Once Payoff has all your information they’ll do a hard check of your credit. Be aware that this inquiry will show up on your credit report. Each new inquiry for credit can knock a couple of points off your score.
Getting Approved for a Payoff Personal Loan
Increasing your odds of approval starts with knowing how you match up with the minimum credit requirements. It’s a good idea to check your credit report and score to see if you’re at or above the 640 threshold.
If not, there are a couple of things you can try to improve your score. First, pay off some of your credit card balances if they’re close to your credit limits.
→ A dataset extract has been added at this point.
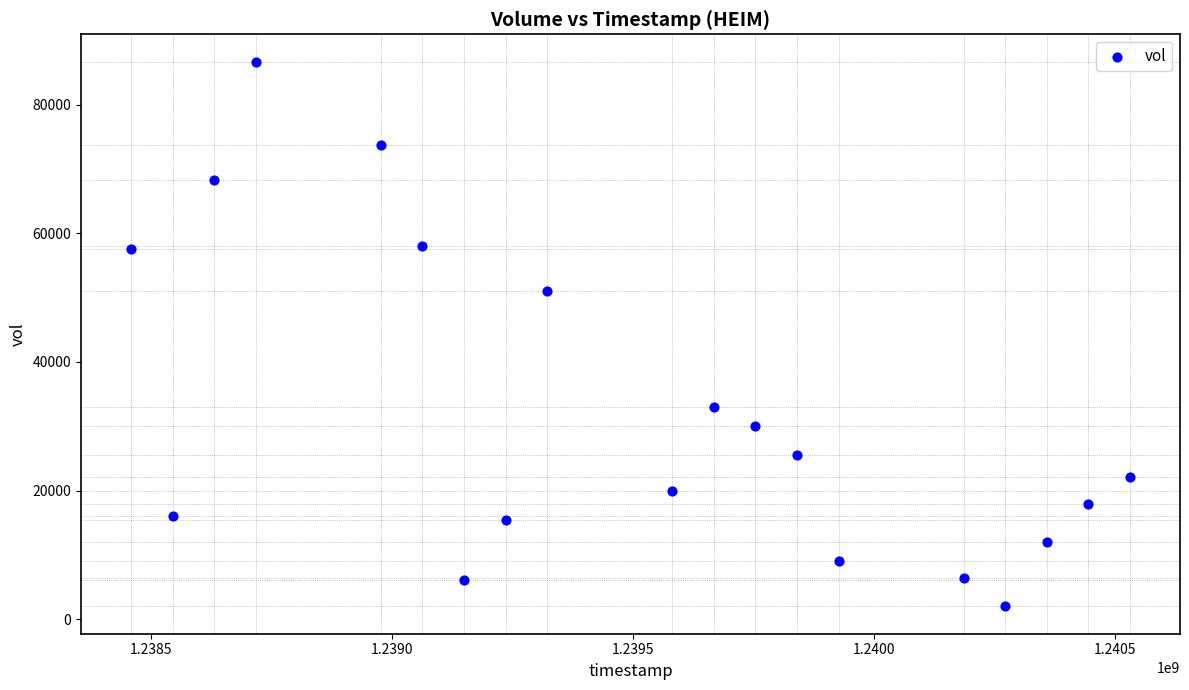

What is the range of Y values (max minus min)?

84700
One thing that impacts your credit score in a big way is your credit utilization ratio. That means how much of your total available credit you’re using. The lower you can get this number, the better for your score.
Paying down some of your debt or paying off one small credit card altogether can also improve your debt-to-income ratio. That’s something to consider if you’re over the 50% DTI that Payoff looks for.
Payoff Credit Card Loans vs. Other Debt Consolidation Loans
There are lots of debt consolidation loans to choose from, but they’re not all the same. If you’re shopping around to see how other lenders compare to Payoff, here are the most important things to keep in mind:
- APR and Fees - What are other lenders charging for personal loans? How do the rates stack up?
- Borrowing Limits - Can you borrow more with another lender? Will you need to consider more than one personal loan if you have a lot of credit card debt to consolidate?
- Approval Requirements - Does your credit history and income match up with what the lender’s looking for? Payoff, for instance, won’t consider you for a loan unless you have at least three years of credit history.
- Loan Funding - How soon can you have the loan proceeds in your account? How easy is to apply for a loan?
- Special Features - Are there any special benefits you get for being a borrower? Some banks, for instance, offer interest rate discounts on personal loans if you already have a checking or savings account there.
To help you in your search, we’ve included a few other personal loans you might want to consider.
Is Payoff the Right Personal Loan for You?
If you have a fair to poor credit score and you’re ready to see some improvement, while consolidating credit card debt, Payoff could be an ideal solution. The loan origination fee is a little higher for longer-term loans so that’s something to consider.
We’d suggest checking out a different personal loan if you’re looking for something other than debt consolidation, or you don’t meet Payoff’s minimum credit requirements.